Home > Display > 4K TV > Exclusive: Hisense Profits Fall Despite Revenue Increase, Questions Over TV Market Share

Exclusive: Hisense Profits Fall Despite Revenue Increase, Questions Over TV Market Share

Chinese TV and appliance brand Hisense have failed to deliver increased profits despite a $50M jump in revenues during the last financial year, questions are also being raised as to their actual market share in the Australian TV market.

The Company who appear to be holding only 30 day’s supply of TV’s, has recently lifted their ‘after sale’ service provisions from $10M to $13M, the Company is not saying whether this is due to increased warranty claims against their products.

Premium added for white backed Hisense designer range.

According to the Companies latest financial filings, revenues for the last financial year, revenues  rose to $275M Vs $224M in the previous year. However, profits fell by $87M from $9.9M to $9.03M.

Questions are now being raised as to how much TV market share Hisense actually has with some observers claiming that 30% of the $275 million in revenues came from the sale of appliances.

According to analysts the Australian TV market is worth approximately $2 billion dollars with Hisense often claiming that they are the #1 TV brand with an estimated $192M in TV sales.

If the split is 70% TV’s and 30% appliances Hisense has less than 10% of the Australian TV market.

Samsung is believed to be holding over 20% of the TV market followed by LG.

Recently Hisense moved to launch what they are describing as their Designer Collection in collaboration with Harvey Norman.
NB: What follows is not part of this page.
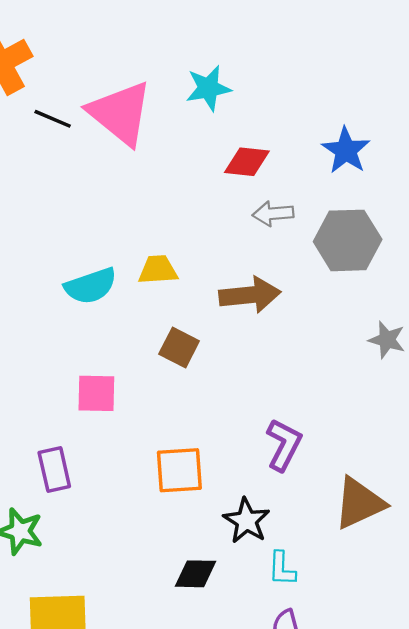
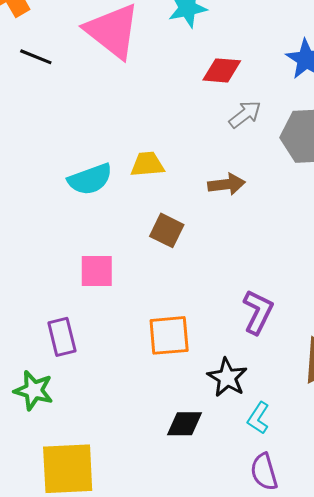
black line: (53, 119) -> (36, 57), moved
gray arrow: (273, 214) -> (245, 114), turned 148
brown arrow: (250, 295) -> (226, 184), size x0.7
cyan L-shape: (282, 569) -> (258, 418), turned 32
The new “Designer” TV’s that have a white back are technically identical to other cheaper Hisense TV’s but despite this Hisense is asking a “premium price” for the white backed models.

Australia is one of the most successful markets in the world for Hisense with the Chinese Company forced to license the Toshiba name in an effort to convince consumers in the USA and Europe to buy their products.

The move is set to see the local subsidiary selling both Toshiba and Hisense TV’s alongside each other with all TV’s across both brands coming off the same production lines.

When the Company licensed the Sharp TV brand name the new owners of the Sharp brand name, Foxconn moved to quickly take their brand name back claiming that the Hisense made TV’s were poor quality and not up to the standards for a TV being sold under the Sharp brand name.